EFFORT! and that's just the face! after i nail these profiles, it's on to the back view (which honestly seems SO much easier) and three-quarters... and poses upon poses.


only then can i start having fun with the clothes. baby steps, baby steps...

Salpicao Saturday!

i can't let this weekend go by without blogging about the most blissful saturday i've had in ages! i haven't thoroughly enjoyed a saturday since... since... gp's birthday picnic in central park! ay mali sunday pala yon. ngek. suffice it to say it's been a long time since i've enjoyed a saturday with absolutely NOTHING on the agenda. no travel, no work, no rakets, no muay thai, no movie... NOTHING!

a sumptuous sign of good things to come was the juicy, beautifully marbled cut of australian tenderloin we found at the new, fancy-shmancy grocery on the fourth floor of ion orchard. when i say fancy, i mean fancy -- they had shelves dedicated to imports from dean & deluca, fauchon and hediard!

now marlon is the carnivore in this family (meat just grosses me out), but i had a months-long craving for salpicao that was tearing at me to be fulfilled. and with the nearest dulcinea a plane ride away, i was actually desperate enough to learn how to cook the damned dish myself. so armed with a shockingly easy recipe from market manila, i did!


i tell you, the smell of frying garlic and knorr (KNORR!!!) brought tears to my eyes. (the house still smells like salpicao a day later, and to me that can only be a good thing.) marlon was nearly beside himself with joy watching the tiny, tender bites of beef seared to perfection. i was elated to see the sauce caramelizing just the way a good salpicao sauce should.

sitting down to our salpicao lunch, marlon kept thanking me for craving for salpicao so obsessively (beef rarely makes an appearance in our weekly grocery list). i was astounded at how something i cooked turned out so perfectly! my kapraningan usually drives me to keep to recipes with military discipline, but not so with this salpicao. it was my first time to cook completely by feel... no teaspoons, measuring cups, nothing! my kitchen confidence skyrocketed with every bite.

i would definitely cook this again... but the beef is so damn expensive i would probably keep it for very, very special guests. maybe when my mom and sister come over!

salt-and-garlic cravings satisfied and carnivorous husband happily stuffed, i finally sat down to do the ultra-babaw, mindlessly kikay things i had been itching to do for weeks.

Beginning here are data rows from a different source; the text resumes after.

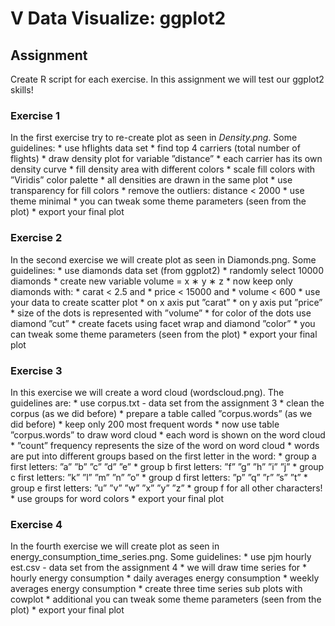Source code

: # V Data Visualize: ggplot2

## Assignment
Create R script for each exercise. In this assignment we will test our ggplot2 skills!

### Exercise 1
In the first exercise try to re-create plot as seen in *Density.png*. Some guidelines:
	* use hflights data set
	*  find top 4 carriers (total number of flights)
	* draw density plot for variable ”distance”
	* each carrier has its own density curve
	* fill density area with different colors
	* scale fill colors with ”Viridis” color palette
	* all densities are drawn in the same plot
	* use transparency for fill colors
	* remove the outliers: distance < 2000
	* use theme minimal
	* you can tweak some theme parameters (seen from the plot)
	* export your final plot

### Exercise 2
In the second exercise we will create plot as seen in Diamonds.png. Some guidelines:
	* use diamonds data set (from ggplot2)
	* randomly select 10000 diamonds
	* create new variable volume = x ∗ y ∗ z
	* now keep only diamonds with:
		* carat < 2.5 and
		* price < 15000 and
		* volume < 600
	* use your data to create scatter plot
	* on x axis put ”carat”
	* on y axis put ”price”
	* size of the dots is represented with ”volume”
	* for color of the dots use diamond ”cut”
	* create facets using facet wrap and diamond ”color”
	* you can tweak some theme parameters (seen from the plot)
	* export your final plot

### Exercise 3
In this exercise we will create a word cloud (wordscloud.png). The guidelines are:
	* use corpus.txt - data set from the assignment 3
	* clean the corpus (as we did before)
	* prepare a table called ”corpus.words” (as we did before)
	* keep only 200 most frequent words
	* now use table ”corpus.words” to draw word cloud
	* each word is shown on the word cloud
	* ”count” frequency represents the size of the word on word cloud
	* words are put into different groups based on the first letter in the word:
		* group a first letters: ”a” ”b” ”c” ”d” ”e”
		* group b first letters: ”f” ”g” ”h” ”i” ”j”
		* group c first letters: ”k” ”l” ”m” ”n” ”o”
		* group d first letters: ”p” ”q” ”r” ”s” ”t”
		* group e first letters: ”u” ”v” ”w” ”x” ”y” ”z”
		* group f for all other characters!
	* use groups for word colors
	* export your final plot

### Exercise 4
In the fourth exercise we will create plot as seen in energy\_consumption\_time\_series.png. Some guidelines:
	* use pjm hourly est.csv - data set from the assignment 4
	* we will draw time series for
		* hourly energy consumption
		* daily averages energy consumption
		* weekly averages energy consumption
	* create three time series sub plots with cowplot
	* additional you can tweak some theme parameters (seen from the plot)
	* export your final plot
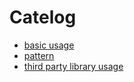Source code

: # Catelog

- [basic usage](./basic-usage)
- [pattern](./pattern)
- [third party library usage](./third-party-library)
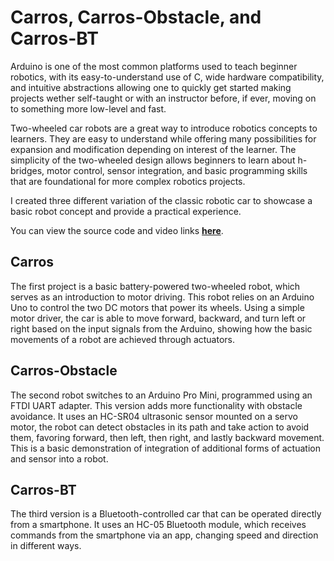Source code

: # Carros, Carros-Obstacle, and Carros-BT
Arduino is one of the most common platforms used to teach beginner robotics, with its easy-to-understand use of C, wide hardware compatibility, and intuitive abstractions allowing one to quickly get started making projects wether self-taught or with an instructor before, if ever, moving on to something more low-level and fast.

Two-wheeled car robots are a great way to introduce robotics concepts to learners. They are easy to understand while offering many possibilities for expansion and modification depending on interest of the learner. The simplicity of the two-wheeled design allows beginners to learn about h-bridges, motor control, sensor integration, and basic programming skills that are foundational for more complex robotics projects.

I created three different variation of the classic robotic car to showcase a basic robot concept and provide a practical experience.

You can view the source code and video links [**here**](https://github.com/AashvikTyagi/Carros).

## Carros
The first project is a basic battery-powered two-wheeled robot, which serves as an introduction to motor driving. This robot relies on an Arduino Uno to control the two DC motors that power its wheels. Using a simple motor driver, the car is able to move forward, backward, and turn left or right based on the input signals from the Arduino, showing how the basic movements of a robot are achieved through actuators.

## Carros-Obstacle
The second robot switches to an Arduino Pro Mini, programmed using an FTDI UART adapter. This version adds more functionality with obstacle avoidance. It uses an HC-SR04 ultrasonic sensor mounted on a servo motor, the robot can detect obstacles in its path and take action to avoid them, favoring forward, then left, then right, and lastly backward movement. This is a basic demonstration of integration of additional forms of actuation and sensor into a robot.

## Carros-BT
The third version is a Bluetooth-controlled car that can be operated directly from a smartphone. It uses an HC-05 Bluetooth module, which receives commands from the smartphone via an app, changing speed and direction in different ways.

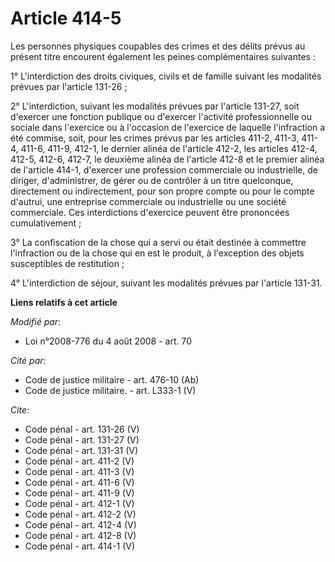 # Article 414-5

Les personnes physiques coupables des crimes et des délits prévus au présent titre encourent également les peines
complémentaires suivantes : 

1° L'interdiction des droits civiques, civils et de famille suivant les modalités prévues par l'article 131-26 ; 

2° L'interdiction, suivant les modalités prévues par l'article 131-27, soit d'exercer une fonction publique ou d'exercer
l'activité professionnelle ou sociale dans l'exercice ou à l'occasion de l'exercice de laquelle l'infraction a été commise,
soit, pour les crimes prévus par les articles 411-2, 411-3, 411-4, 411-6, 411-9, 412-1, le dernier alinéa de l'article 412-2,
les articles 412-4, 412-5, 412-6, 412-7, le deuxième alinéa de l'article 412-8 et le premier alinéa de l'article 414-1,
d'exercer une profession commerciale ou industrielle, de diriger, d'administrer, de gérer ou de contrôler à un titre
quelconque, directement ou indirectement, pour son propre compte ou pour le compte d'autrui, une entreprise commerciale ou
industrielle ou une société commerciale. Ces interdictions d'exercice peuvent être prononcées cumulativement ; 

3° La confiscation de la chose qui a servi ou était destinée à commettre l'infraction ou de la chose qui en est le produit, à
l'exception des objets susceptibles de restitution ; 

4° L'interdiction de séjour, suivant les modalités prévues par l'article 131-31.

**Liens relatifs à cet article**

_Modifié par_:

  - Loi n°2008-776 du 4 août 2008 - art. 70

_Cité par_:

  - Code de justice militaire - art. 476-10 (Ab)
  - Code de justice militaire. - art. L333-1 (V)

_Cite_:

  - Code pénal - art. 131-26 (V)
  - Code pénal - art. 131-27 (V)
  - Code pénal - art. 131-31 (V)
  - Code pénal - art. 411-2 (V)
  - Code pénal - art. 411-3 (V)
  - Code pénal - art. 411-6 (V)
  - Code pénal - art. 411-9 (V)
  - Code pénal - art. 412-1 (V)
  - Code pénal - art. 412-2 (V)
  - Code pénal - art. 412-4 (V)
  - Code pénal - art. 412-8 (V)
  - Code pénal - art. 414-1 (V)
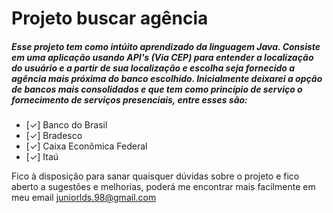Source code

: # Projeto buscar agência

##### Esse projeto tem como intúito aprendizado da linguagem Java. Consiste em uma aplicação usando API's (Via CEP) para entender a localização do usuário e a partir de sua localização e escolha seja fornecido a agência mais próxima do banco escolhido. Inicialmente deixarei a opção de bancos mais consolidados e que tem como princípio de serviço o fornecimento de serviços presenciais, entre esses são:

- [✓] Banco do Brasil
- [✓] Bradesco
- [✓] Caixa Econômica Federal
- [✓] Itaú

Fico à disposição para sanar quaisquer dúvidas sobre o projeto e fico aberto a sugestões e melhorias, poderá me encontrar mais facilmente em meu email juniorlds.98@gmail.com
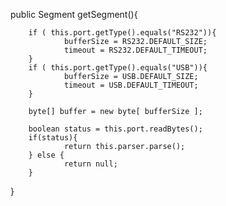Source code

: public Segment getSegment(){

        if ( this.port.getType().equals("RS232")){
                bufferSize = RS232.DEFAULT_SIZE;
                timeout = RS232.DEFAULT_TIMEOUT;
        }
        if ( this.port.getType().equals("USB")){
                bufferSize = USB.DEFAULT_SIZE;
                timeout = USB.DEFAULT_TIMEOUT;
        }
        
        byte[] buffer = new byte[ bufferSize ];
        
        boolean status = this.port.readBytes();
        if(status){
                return this.parser.parse();
        } else {
                return null;
        }
        
}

but those deserve separate posts altogether ;)

Tuesday, October 6

Clues blues

the birthday guessing game continues.

1) i can now enjoy 1/4 of my gift on my birthday (previously, i couldn't enjoy it on my birthday at all).
2) marlon and i have talked about the gift recently. (thanks ha! now i have to mentally replay all our conversations for at least the past three months)
3) marlon will present me with a handmade clue this weekend.

still stumped! gaah.

Monday, October 5

Moving on

it is hard to move on, isn't it?

i feel like i should be blogging about the events of last week. not just the storm and all the discontent it stirred up in me and many of our countrymen, but also unbelievably sad and infuriating events that happened to my nearest and dearest.

but i just realized that being able to leave these events in the past is actually a huge blessing! and so is the safety and closeness of my family. we are fortunate in so many ways.

i also realized i had been feeling guilty for being to continue with "normal" life here in singapore despite the widespread tragedy back home. but the life i have here is a blessing too -- although if you had looked at me all twisted up with worry last week, you'd never have guessed.

so i begin to embrace normal life again, and remind myself that i'm not a bad person, or heartless or useless, for being where i am, having what i have, and being comfortable.

(yes, i know. i can be hard on myself for absolutely no reason.)

so it's back to regular programming for me. and that's a blessing. it is in my prayers tonight, and for the nights to come, that all those who most need this blessing receive it too.